For all these reasons, we feel that a lower-level replication mechanism gives us a much simpler and less coupled system that fits well the majority of use-cases.

There are however cases when we do miss the semantics provided by event types. That’s typically when we want to trigger additional treatments, besides replication, in reaction to a specific event like a status change. For instance a service may react to a job ad becoming “published” by pushing it to outside sources.

We can address those needs by 2 different mechanisms:

Inferring the event from the state change, by comparing the new consumed state with the old existing state stored in the consumer’s data. For instance if we consume a job ad in the “published” state and see that we were already holding a “draft” version of that same job ad, we can treat that as a publication event. That adds unwelcome complexity and error risk to the consumers, so we tend to offload these “reactive” treatments to background jobs triggered by the consumers, so that they won’t cause errors or slow down the more critical replication mission of the consumer.
Ad-hoc semantic Domain Events, distinct from the replication messages, propagated via dedicated Kafka topics or by some other means like synchronous API calls. These are very similar to Event Sourcing events, except they’re not the Source of Truth and can be reserved to specific use-cases where they add value.

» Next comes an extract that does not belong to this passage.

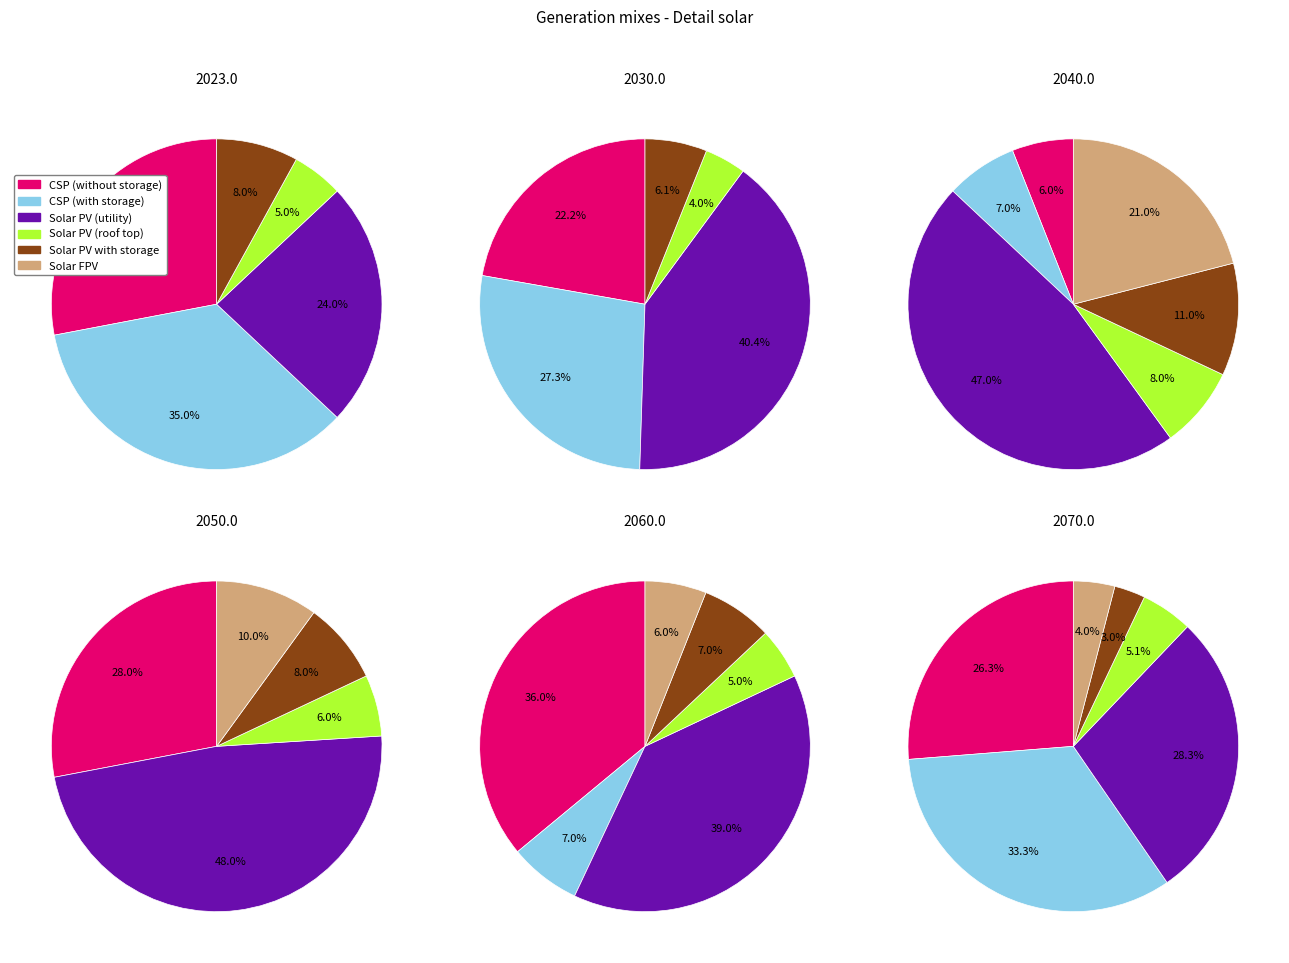

How many segments does this pie chart have?

6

Our use-cases for them include analytics tracking events, anonymization, CRM integration…

Summary

In summary, when we need to expose data across services, the Source of Truth service will produce a versioned Protobuf message containing the full new state of the object into a Kafka topic for each change of the object.

The message will include the following fields:

id to identify records within a stream, and find out which replication events apply to which object
seq, incremented at each update on a given object, to store the version of the object and ensure we don’t overwrite newer versions with older versions
delete_time to convey that an object has been deleted
all the fields of the object that we may want to expose, i.e. the latest full object state

Consumer services can subscribe to the topic to upsert the objects in their own local database, maintaining their own local copy of the data.

The consumer code is kept fast, simple and focused on replication, and any follow-up reactive processing is offloaded to background jobs or cron tasks.